WHAT YOU NEED TO DO —
Return the data given below exactly as it appears.

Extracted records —
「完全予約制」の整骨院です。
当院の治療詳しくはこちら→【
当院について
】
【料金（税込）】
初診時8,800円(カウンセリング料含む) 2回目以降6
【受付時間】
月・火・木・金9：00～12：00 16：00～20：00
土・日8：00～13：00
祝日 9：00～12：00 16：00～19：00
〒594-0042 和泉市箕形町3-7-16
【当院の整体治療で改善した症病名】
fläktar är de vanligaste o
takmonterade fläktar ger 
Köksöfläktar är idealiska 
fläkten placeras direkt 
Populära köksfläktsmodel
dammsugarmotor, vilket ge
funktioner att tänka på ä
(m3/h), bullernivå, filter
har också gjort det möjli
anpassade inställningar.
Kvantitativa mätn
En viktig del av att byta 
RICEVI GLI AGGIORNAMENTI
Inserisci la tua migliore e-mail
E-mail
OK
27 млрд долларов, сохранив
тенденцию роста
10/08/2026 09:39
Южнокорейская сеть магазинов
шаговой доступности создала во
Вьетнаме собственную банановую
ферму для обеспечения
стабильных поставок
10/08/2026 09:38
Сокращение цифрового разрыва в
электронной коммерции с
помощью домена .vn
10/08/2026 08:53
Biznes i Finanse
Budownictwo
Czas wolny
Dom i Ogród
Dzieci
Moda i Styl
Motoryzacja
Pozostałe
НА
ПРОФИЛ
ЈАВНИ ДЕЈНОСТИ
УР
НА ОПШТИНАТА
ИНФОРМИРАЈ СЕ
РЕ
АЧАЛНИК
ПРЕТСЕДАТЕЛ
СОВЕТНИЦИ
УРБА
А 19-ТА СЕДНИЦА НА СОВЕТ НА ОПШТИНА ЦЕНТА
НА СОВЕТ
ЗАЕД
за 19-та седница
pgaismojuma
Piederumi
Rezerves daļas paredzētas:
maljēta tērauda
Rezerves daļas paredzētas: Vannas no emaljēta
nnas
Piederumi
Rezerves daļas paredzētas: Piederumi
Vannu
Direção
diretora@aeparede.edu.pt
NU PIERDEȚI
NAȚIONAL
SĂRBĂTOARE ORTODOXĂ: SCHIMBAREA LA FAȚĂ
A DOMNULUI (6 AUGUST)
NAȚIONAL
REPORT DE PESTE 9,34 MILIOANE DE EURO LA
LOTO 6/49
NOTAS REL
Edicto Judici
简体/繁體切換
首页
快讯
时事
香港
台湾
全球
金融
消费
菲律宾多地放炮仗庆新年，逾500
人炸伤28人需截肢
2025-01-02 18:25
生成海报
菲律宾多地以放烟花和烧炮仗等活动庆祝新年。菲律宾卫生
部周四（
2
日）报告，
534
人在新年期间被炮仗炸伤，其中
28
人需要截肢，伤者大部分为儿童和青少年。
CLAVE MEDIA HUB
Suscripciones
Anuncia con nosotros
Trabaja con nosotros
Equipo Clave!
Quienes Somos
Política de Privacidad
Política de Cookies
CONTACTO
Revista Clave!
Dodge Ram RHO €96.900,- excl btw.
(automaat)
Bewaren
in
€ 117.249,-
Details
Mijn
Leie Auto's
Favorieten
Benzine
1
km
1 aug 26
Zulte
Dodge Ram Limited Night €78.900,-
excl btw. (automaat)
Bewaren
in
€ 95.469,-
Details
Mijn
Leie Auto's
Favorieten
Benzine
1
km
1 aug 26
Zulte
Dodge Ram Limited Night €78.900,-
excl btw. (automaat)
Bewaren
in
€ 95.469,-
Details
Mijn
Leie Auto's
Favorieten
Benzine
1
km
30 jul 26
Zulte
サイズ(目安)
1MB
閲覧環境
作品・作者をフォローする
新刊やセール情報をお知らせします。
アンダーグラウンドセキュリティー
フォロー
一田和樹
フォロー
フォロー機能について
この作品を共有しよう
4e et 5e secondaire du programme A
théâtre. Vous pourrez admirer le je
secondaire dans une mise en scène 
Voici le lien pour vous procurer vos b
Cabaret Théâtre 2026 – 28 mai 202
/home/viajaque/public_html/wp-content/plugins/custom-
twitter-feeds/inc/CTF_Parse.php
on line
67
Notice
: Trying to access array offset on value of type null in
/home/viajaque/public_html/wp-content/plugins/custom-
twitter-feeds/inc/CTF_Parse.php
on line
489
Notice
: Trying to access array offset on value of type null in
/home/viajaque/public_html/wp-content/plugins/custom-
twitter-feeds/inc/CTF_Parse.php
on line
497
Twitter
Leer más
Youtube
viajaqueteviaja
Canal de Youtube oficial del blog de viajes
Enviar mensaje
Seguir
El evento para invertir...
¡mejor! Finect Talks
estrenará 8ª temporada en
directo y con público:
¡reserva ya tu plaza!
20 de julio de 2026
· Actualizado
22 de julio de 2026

SOLUTION —
「完全予約制」の整骨院です。
当院の治療詳しくはこちら→【
当院について
】
【料金（税込）】
初診時8,800円(カウンセリング料含む) 2回目以降6
【受付時間】
月・火・木・金9：00～12：00 16：00～20：00
土・日8：00～13：00
祝日 9：00～12：00 16：00～19：00
〒594-0042 和泉市箕形町3-7-16
【当院の整体治療で改善した症病名】
fläktar är de vanligaste o
takmonterade fläktar ger 
Köksöfläktar är idealiska 
fläkten placeras direkt 
Populära köksfläktsmodel
dammsugarmotor, vilket ge
funktioner att tänka på ä
(m3/h), bullernivå, filter
har också gjort det möjli
anpassade inställningar.
Kvantitativa mätn
En viktig del av att byta 
RICEVI GLI AGGIORNAMENTI
Inserisci la tua migliore e-mail
E-mail
OK
27 млрд долларов, сохранив
тенденцию роста
10/08/2026 09:39
Южнокорейская сеть магазинов
шаговой доступности создала во
Вьетнаме собственную банановую
ферму для обеспечения
стабильных поставок
10/08/2026 09:38
Сокращение цифрового разрыва в
электронной коммерции с
помощью домена .vn
10/08/2026 08:53
Biznes i Finanse
Budownictwo
Czas wolny
Dom i Ogród
Dzieci
Moda i Styl
Motoryzacja
Pozostałe
НА
ПРОФИЛ
ЈАВНИ ДЕЈНОСТИ
УР
НА ОПШТИНАТА
ИНФОРМИРАЈ СЕ
РЕ
АЧАЛНИК
ПРЕТСЕДАТЕЛ
СОВЕТНИЦИ
УРБА
А 19-ТА СЕДНИЦА НА СОВЕТ НА ОПШТИНА ЦЕНТА
НА СОВЕТ
ЗАЕД
за 19-та седница
pgaismojuma
Piederumi
Rezerves daļas paredzētas:
maljēta tērauda
Rezerves daļas paredzētas: Vannas no emaljēta
nnas
Piederumi
Rezerves daļas paredzētas: Piederumi
Vannu
Direção
diretora@aeparede.edu.pt
NU PIERDEȚI
NAȚIONAL
SĂRBĂTOARE ORTODOXĂ: SCHIMBAREA LA FAȚĂ
A DOMNULUI (6 AUGUST)
NAȚIONAL
REPORT DE PESTE 9,34 MILIOANE DE EURO LA
LOTO 6/49
NOTAS REL
Edicto Judici
简体/繁體切換
首页
快讯
时事
香港
台湾
全球
金融
消费
菲律宾多地放炮仗庆新年，逾500
人炸伤28人需截肢
2025-01-02 18:25
生成海报
菲律宾多地以放烟花和烧炮仗等活动庆祝新年。菲律宾卫生
部周四（
2
日）报告，
534
人在新年期间被炮仗炸伤，其中
28
人需要截肢，伤者大部分为儿童和青少年。
CLAVE MEDIA HUB
Suscripciones
Anuncia con nosotros
Trabaja con nosotros
Equipo Clave!
Quienes Somos
Política de Privacidad
Política de Cookies
CONTACTO
Revista Clave!
Dodge Ram RHO €96.900,- excl btw.
(automaat)
Bewaren
in
€ 117.249,-
Details
Mijn
Leie Auto's
Favorieten
Benzine
1
km
1 aug 26
Zulte
Dodge Ram Limited Night €78.900,-
excl btw. (automaat)
Bewaren
in
€ 95.469,-
Details
Mijn
Leie Auto's
Favorieten
Benzine
1
km
1 aug 26
Zulte
Dodge Ram Limited Night €78.900,-
excl btw. (automaat)
Bewaren
in
€ 95.469,-
Details
Mijn
Leie Auto's
Favorieten
Benzine
1
km
30 jul 26
Zulte
サイズ(目安)
1MB
閲覧環境
作品・作者をフォローする
新刊やセール情報をお知らせします。
アンダーグラウンドセキュリティー
フォロー
一田和樹
フォロー
フォロー機能について
この作品を共有しよう
4e et 5e secondaire du programme A
théâtre. Vous pourrez admirer le je
secondaire dans une mise en scène 
Voici le lien pour vous procurer vos b
Cabaret Théâtre 2026 – 28 mai 202
/home/viajaque/public_html/wp-content/plugins/custom-
twitter-feeds/inc/CTF_Parse.php
on line
67
Notice
: Trying to access array offset on value of type null in
/home/viajaque/public_html/wp-content/plugins/custom-
twitter-feeds/inc/CTF_Parse.php
on line
489
Notice
: Trying to access array offset on value of type null in
/home/viajaque/public_html/wp-content/plugins/custom-
twitter-feeds/inc/CTF_Parse.php
on line
497
Twitter
Leer más
Youtube
viajaqueteviaja
Canal de Youtube oficial del blog de viajes
Enviar mensaje
Seguir
El evento para invertir...
¡mejor! Finect Talks
estrenará 8ª temporada en
directo y con público:
¡reserva ya tu plaza!
20 de julio de 2026
· Actualizado
22 de julio de 2026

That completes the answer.